__What you will do__.
Rewrite the items below with "immediate" changed to "adjacent" and everything else left as it is. Omit the pictures from your answer.

__Listed entries__.
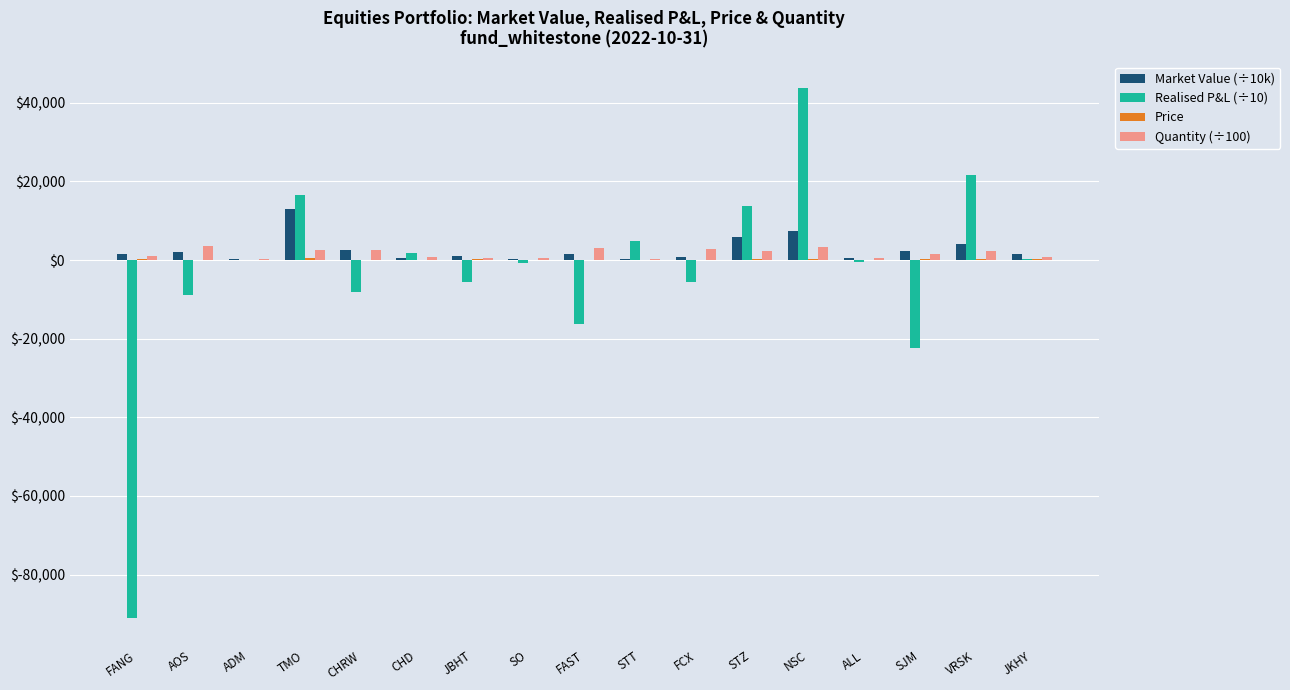

What is the sum of all Realised P&L (÷10) values?

-56241.8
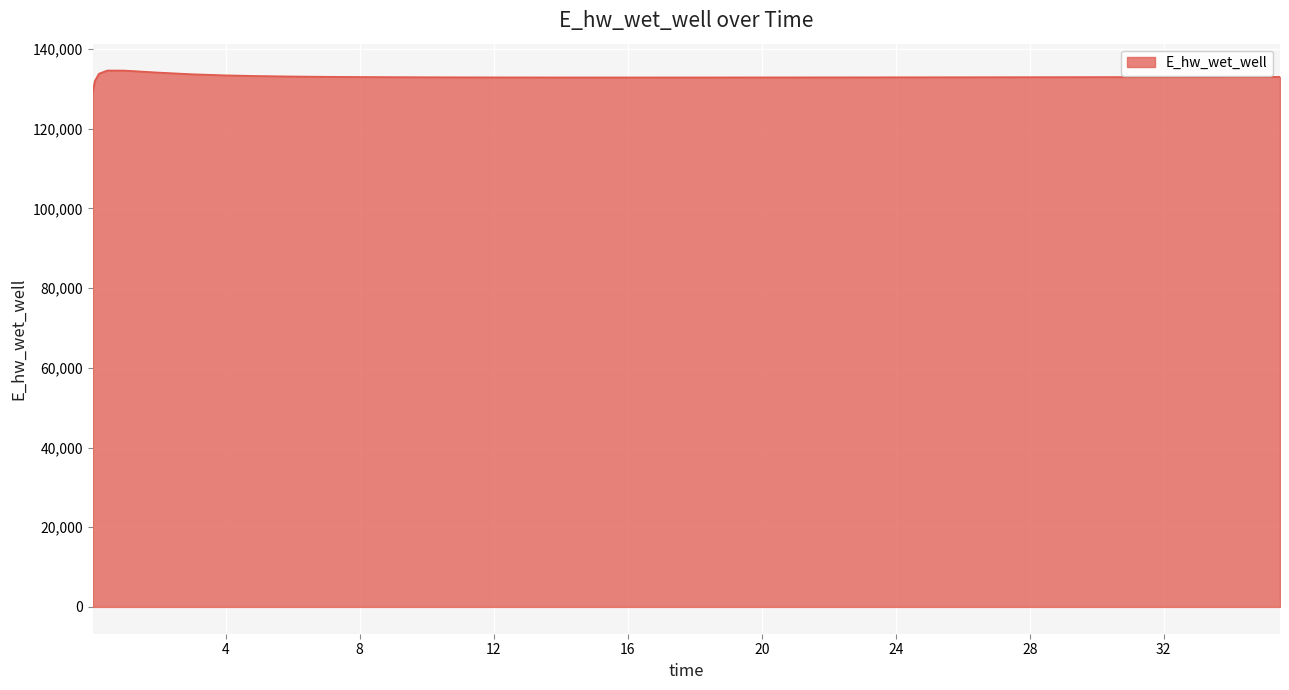

What is the maximum value shown in the chart?

134628.1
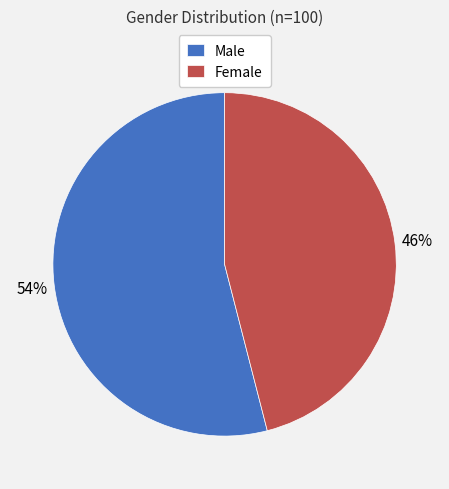

To the nearest percent, what is the combined percentage of Female and Male?

100%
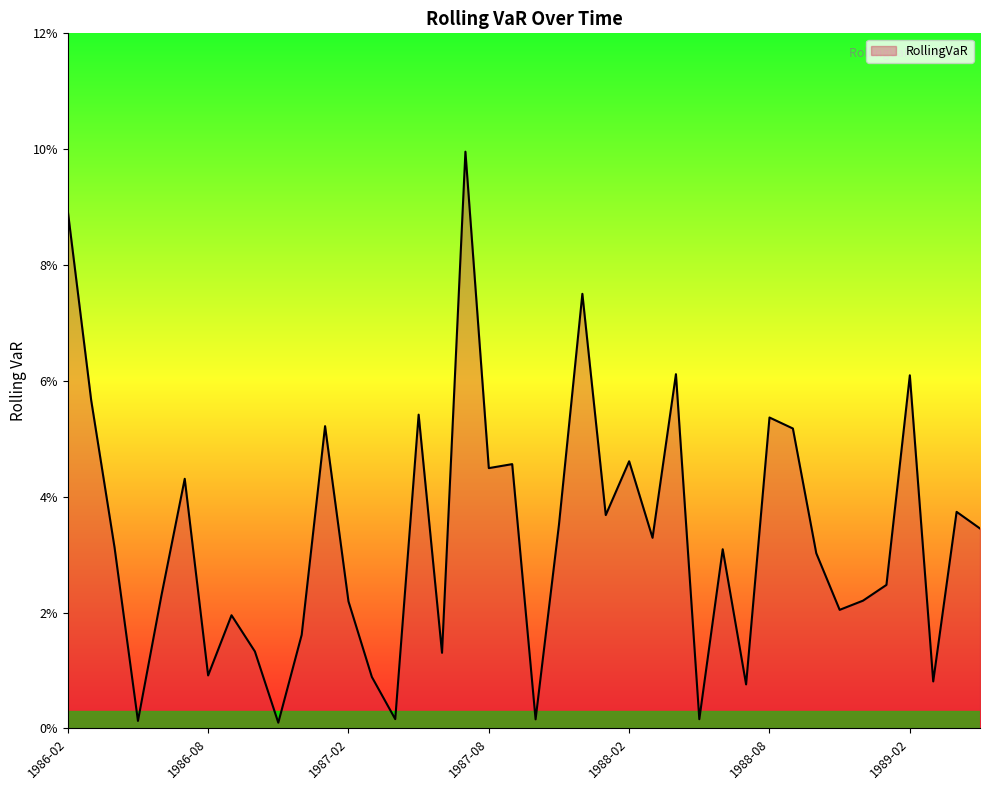

How many points are lower than both their immediate neighbors (excluding endpoints)?

13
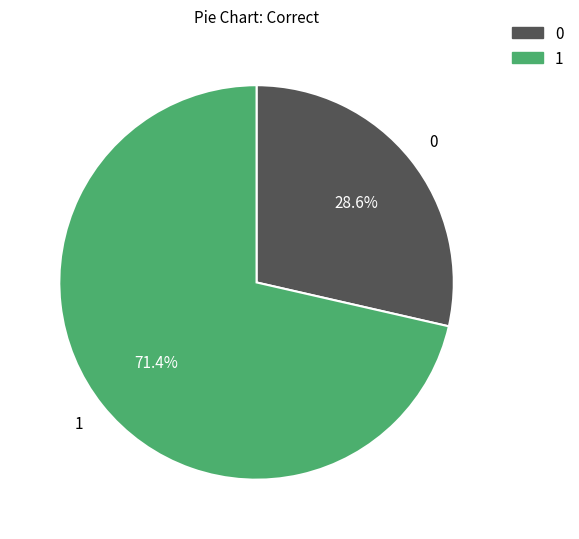

Rank the categories by value from lowest to highest.

0, 1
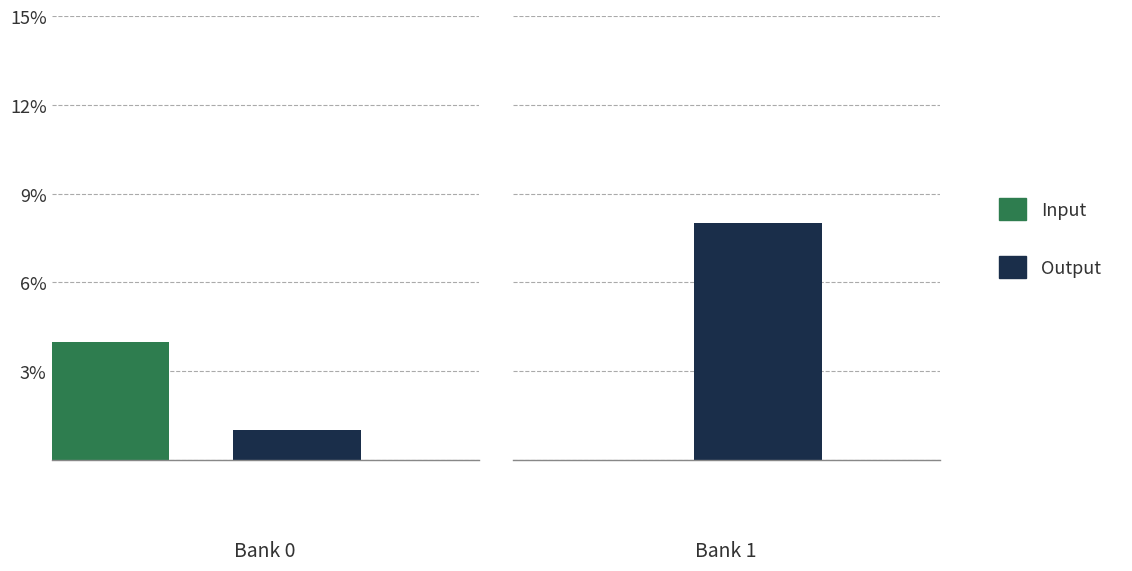

True or false: Output has a value of 11 at Bank 1.

False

__Answer for this exercise__.
What is the sum of all Realised P&L (÷10) values?

-56241.8

What is the maximum value shown in the chart?

134628.1

To the nearest percent, what is the combined percentage of Female and Male?

100%

How many points are lower than both their adjacent neighbors (excluding endpoints)?

13

Rank the categories by value from lowest to highest.

0, 1

True or false: Output has a value of 11 at Bank 1.

False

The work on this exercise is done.